His original decision was handed down in March 2017. In September of that year his appointment at the AAT was not renewed.
After almost 40 years he was given his marching orders six months after producing the first decision that made it clear that Robodebt was based on unlawful conduct.
Holmes raises the question of whether the former government, in order to inhibit scrutiny of the scheme, might have moved certain officials inside the bureaucracy.
She notes that Carney was removed after ruling five times against Robodebt. She also notes that the position of Renee Leon as secretary of Services Australia was abolished after she gave a direction to her department to stop using income averaging.
But Holmes concludes that there was insufficient evidence to draw an inference that Carney’s removal was an attempt to prevent further scrutiny of the scheme.
Carney takes a similarly cautious approach: “It’s always easy when you are speculating to come to the wrong conclusion.
“For whatever reason, I was not reappointed. But it did the public a favour because it meant I was able to publish.
“By March of the following year I would have had to resign anyway. I could not have just sat there giving decisions that had no impact. Public servants were not appealing against the decisions. And the reason? Well they were not saying decisions by Carney and other members were wrong. They were just not appealing it to the next level.
“Why would that be? Well if they did, it would become public and the reasons would become public that would be prejudicial to the scheme. The obligation on lawyers is to check whether things are illegal or not,” he said.
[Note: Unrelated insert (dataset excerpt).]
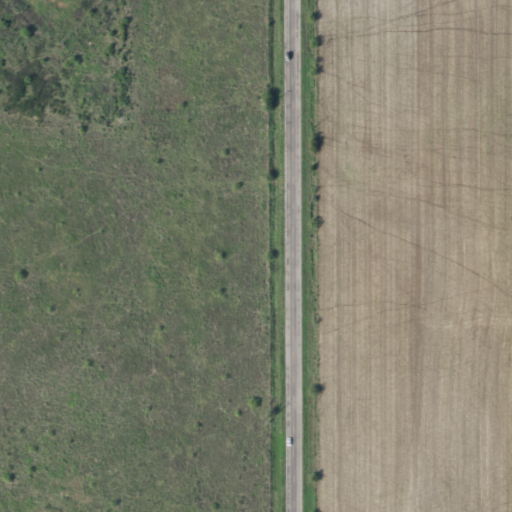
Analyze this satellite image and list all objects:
road: (292, 256)
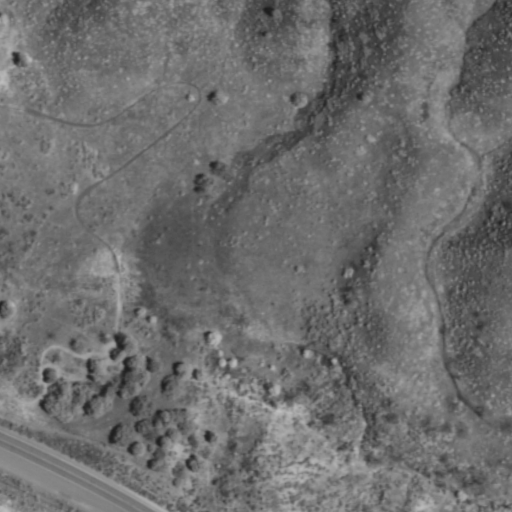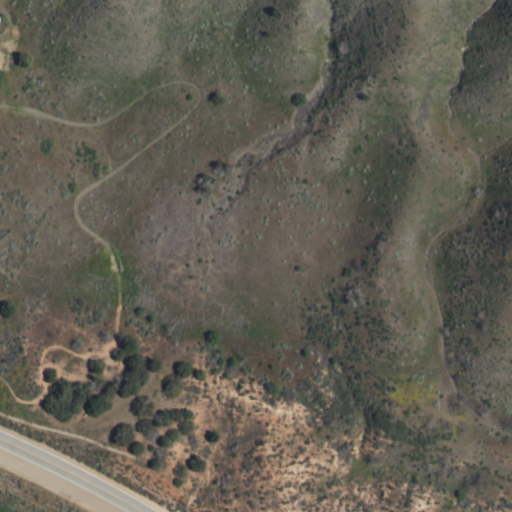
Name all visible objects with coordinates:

Carney returned to academia and wrote two critiques of Robodebt that are cited throughout the report of the royal commission.
His first article was published in 2018 in the University of NSW Law Journal Forum, under the title: “The new digital future for welfare: debts without legal proofs or moral authority.”
His second article, published in the Alternative Law Journal in 2019, does not mince words. Its opening paragraph, just like Holmes, focuses on the reversal of the onus of proof that lies at the heart of the scheme.
Despite losing his AAT post and having his rulings ignored, Carney was right all along. But vindication is not enough.
Weak lawyers survived inside the bureaucracy due to the systemic failings identified by Holmes. Two reforms stand out: The OLSC needs an overhaul and the Administrative Review Council should be re-established.